The radial displacement \(u_{r}\) in the plastic deformation zone is calculated as follows:

$$\left\{ {\begin{array}{*{20}l} {u_{r} = Cr^{{ - \frac{1}{{\alpha_{\psi } }}}} + Br + Ar^{1 - \eta } } \hfill \\ {A = - \frac{{a^{\eta } \left( {1 + \nu } \right)\left( {p\eta + \xi } \right)\left[ { - \eta - \left( {2 - \eta } \right)\nu \left( {1 + \alpha_{\psi } } \right) + \alpha_{\psi } + 1} \right]}}{{\eta E\left( { - \alpha_{\psi } \eta + \alpha_{\psi } + 1} \right)}}} \hfill \\ {B = \frac{{\left( {\nu + 1} \right)\left( {q^{\prime}\eta + \xi } \right)\left( {1 - 2\nu } \right)}}{\eta E}} \hfill \\ {C = \left( { - AR_{p}^{1 - \eta } - BR_{p} + u_{{R_{p} }} } \right)R_{p}^{{{1 \mathord{\left/ {\vphantom {1 {\alpha_{\psi } }}} \right. \kern-0pt} {\alpha_{\psi } }}}} } \hfill \\ \end{array} } \right.$$
(37)

where \(\alpha_{\psi }\) is the dilatancy angle of the non-associated Mohr–Coulomb plastic flow rule. If \(b = 0\) and \(\alpha_{\psi } = \alpha\), then the Mohr–Coulomb strength theory with the associated plastic flow rule is obtained.
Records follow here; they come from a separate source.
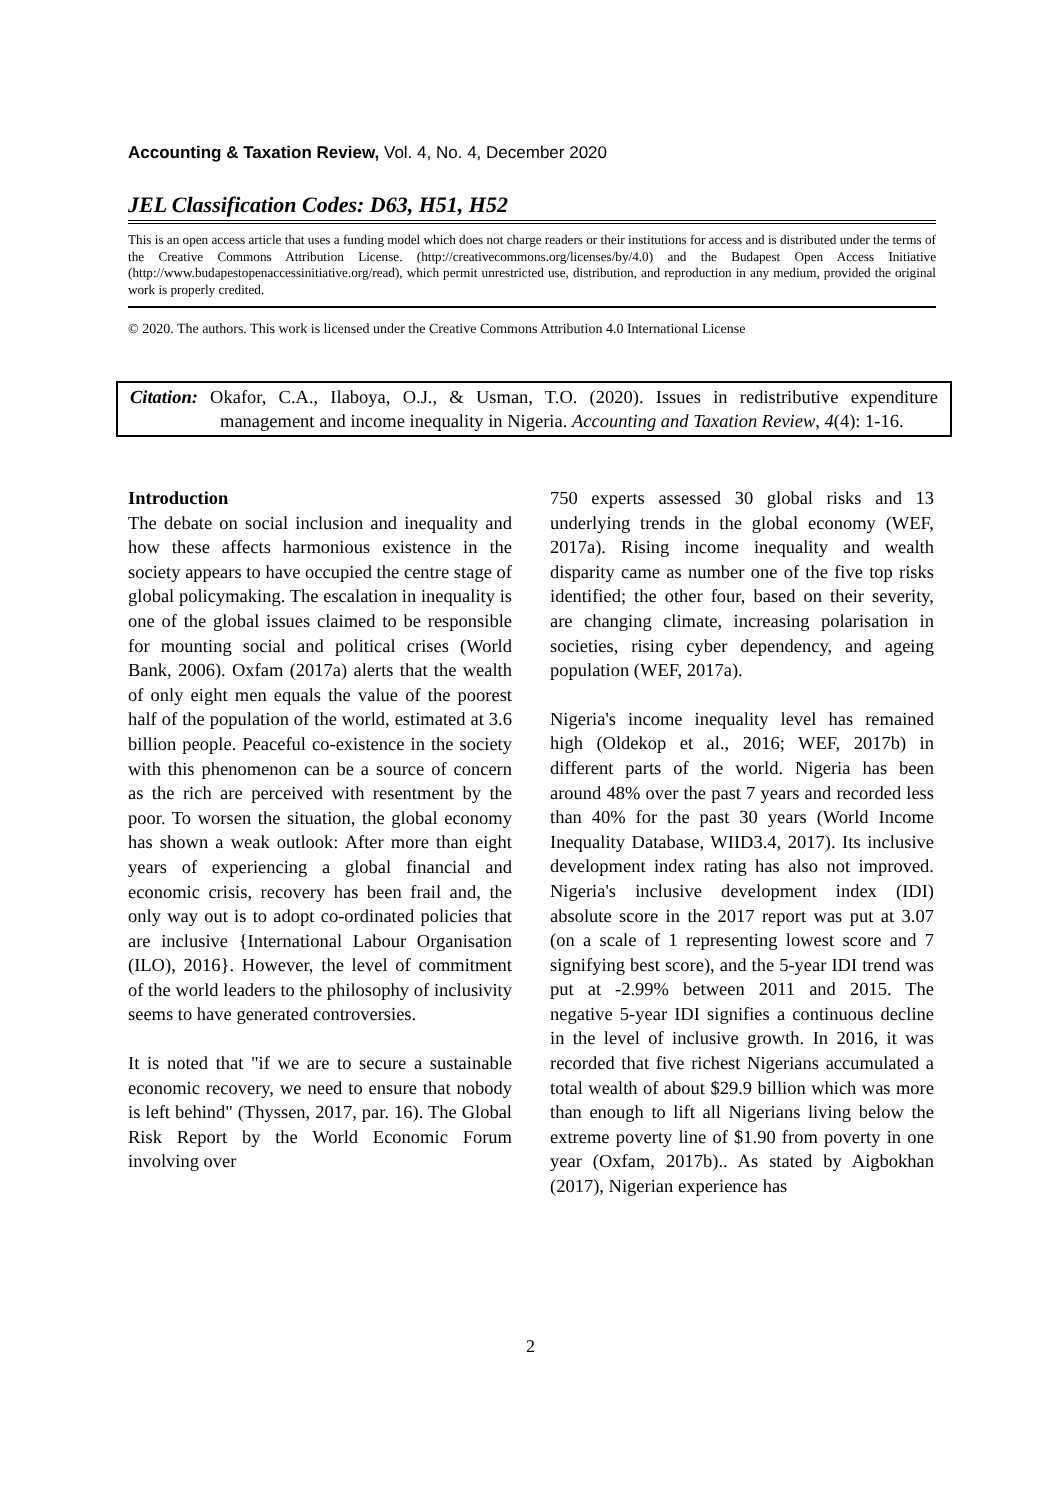Accounting & Taxation Review, Vol. 4, No. 4, December 2020
JEL Classification Codes: D63, H51, H52
This is an open access article that uses a funding model which does not charge readers or their institutions for access and is distributed under the terms of the Creative Commons Attribution License. (http://creativecommons.org/licenses/by/4.0) and the Budapest Open Access Initiative (http://www.budapestopenaccessinitiative.org/read), which permit unrestricted use, distribution, and reproduction in any medium, provided the original work is properly credited.
© 2020. The authors. This work is licensed under the Creative Commons Attribution 4.0 International License
Citation: Okafor, C.A., Ilaboya, O.J., & Usman, T.O. (2020). Issues in redistributive expenditure management and income inequality in Nigeria. Accounting and Taxation Review, 4(4): 1-16.
Introduction
The debate on social inclusion and inequality and how these affects harmonious existence in the society appears to have occupied the centre stage of global policymaking. The escalation in inequality is one of the global issues claimed to be responsible for mounting social and political crises (World Bank, 2006). Oxfam (2017a) alerts that the wealth of only eight men equals the value of the poorest half of the population of the world, estimated at 3.6 billion people. Peaceful co-existence in the society with this phenomenon can be a source of concern as the rich are perceived with resentment by the poor. To worsen the situation, the global economy has shown a weak outlook: After more than eight years of experiencing a global financial and economic crisis, recovery has been frail and, the only way out is to adopt co-ordinated policies that are inclusive {International Labour Organisation (ILO), 2016}. However, the level of commitment of the world leaders to the philosophy of inclusivity seems to have generated controversies.
It is noted that "if we are to secure a sustainable economic recovery, we need to ensure that nobody is left behind" (Thyssen, 2017, par. 16). The Global Risk Report by the World Economic Forum involving over
750 experts assessed 30 global risks and 13 underlying trends in the global economy (WEF, 2017a). Rising income inequality and wealth disparity came as number one of the five top risks identified; the other four, based on their severity, are changing climate, increasing polarisation in societies, rising cyber dependency, and ageing population (WEF, 2017a).
Nigeria's income inequality level has remained high (Oldekop et al., 2016; WEF, 2017b) in different parts of the world. Nigeria has been around 48% over the past 7 years and recorded less than 40% for the past 30 years (World Income Inequality Database, WIID3.4, 2017). Its inclusive development index rating has also not improved. Nigeria's inclusive development index (IDI) absolute score in the 2017 report was put at 3.07 (on a scale of 1 representing lowest score and 7 signifying best score), and the 5-year IDI trend was put at -2.99% between 2011 and 2015. The negative 5-year IDI signifies a continuous decline in the level of inclusive growth. In 2016, it was recorded that five richest Nigerians accumulated a total wealth of about $29.9 billion which was more than enough to lift all Nigerians living below the extreme poverty line of $1.90 from poverty in one year (Oxfam, 2017b).. As stated by Aigbokhan (2017), Nigerian experience has
2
4.2 Numerical verifications

The stress field of tunnel excavation is simulated with the axisymmetric plane element. The region adopted in the simulation is at least three times larger than the tunnel. Its length and width are 20 m and 30 m, respectively. The model’s upper and lower boundaries apply symmetrical displacement constraints (see Fig. 16), and uniform compression stress at the external boundary is 50 MPa. First, the initial stress field is solved. Then the tunnel is excavated by using the element birth–death technique. Finally, the stress distribution of the tunnel after excavation is simulated. The tunnel model is divided into 9,221 nodes and 3,000 cells.

Fig. 16
figure 16

The meshing and boundary conditions of the tunnel model

Figure 17 manifests the stress and displacement distributions in the disturbed excavation region and compares the finite element simulation and the theoretical analysis. In the comparative analysis of numerical experiments, the maximum relative error of radial stress is 1.569%, and its average relative error is 0.681%. The maximum relative error of circumferential stress is 2.400%, and its average relative error is 0.501%. The maximum relative error of radial displacement is 0.601%, and its average relative error is 0.387%. The plastic deformation zone radius of the finite element simulation solution is 7.035 m, and the corresponding theoretical analysis solution is 7.028 m, with a relative error of 0.101%. The predicted and theoretical values of the radial stress at the elastic–plastic interface are 12.748 MPa and 12.523 MPa, respectively. Moreover, their relative error is 1.797%. The numerical and theoretical values of the radial displacement at the elastic–plastic interface are − 2.030 mm and − 2.031 mm, respectively. Furthermore, their relative error is 0.049%. The numerical and theoretical values of the radial displacement at the excavated surface are − 9.745 mm and − 9.774 mm, respectively. Besides, their relative error is 0.296%.

Fig. 17
figure 17

Comparison between the results of finite element simulation and analytical analysis

In this study, the elastic–plastic theoretical solutions in the deep-lying circular tunnel are derived based on the condition that the surrounding rock is boundless. However, the surrounding rock is finite in the numerical simulation. Besides, the finite elements only approximately meet the plane strain state in the numerical simulation, and the accuracy of the numerical simulation is related to the mesh-division density. Therefore, there is an inevitable error between the numerical and theoretical solutions. The simulation results show that the error between the numerical and theoretical solutions is small and meets the engineering precision requirement. The result indicates that the plastic constitutive algorithm for isotropic softening materials based on the unified strength theory is valid.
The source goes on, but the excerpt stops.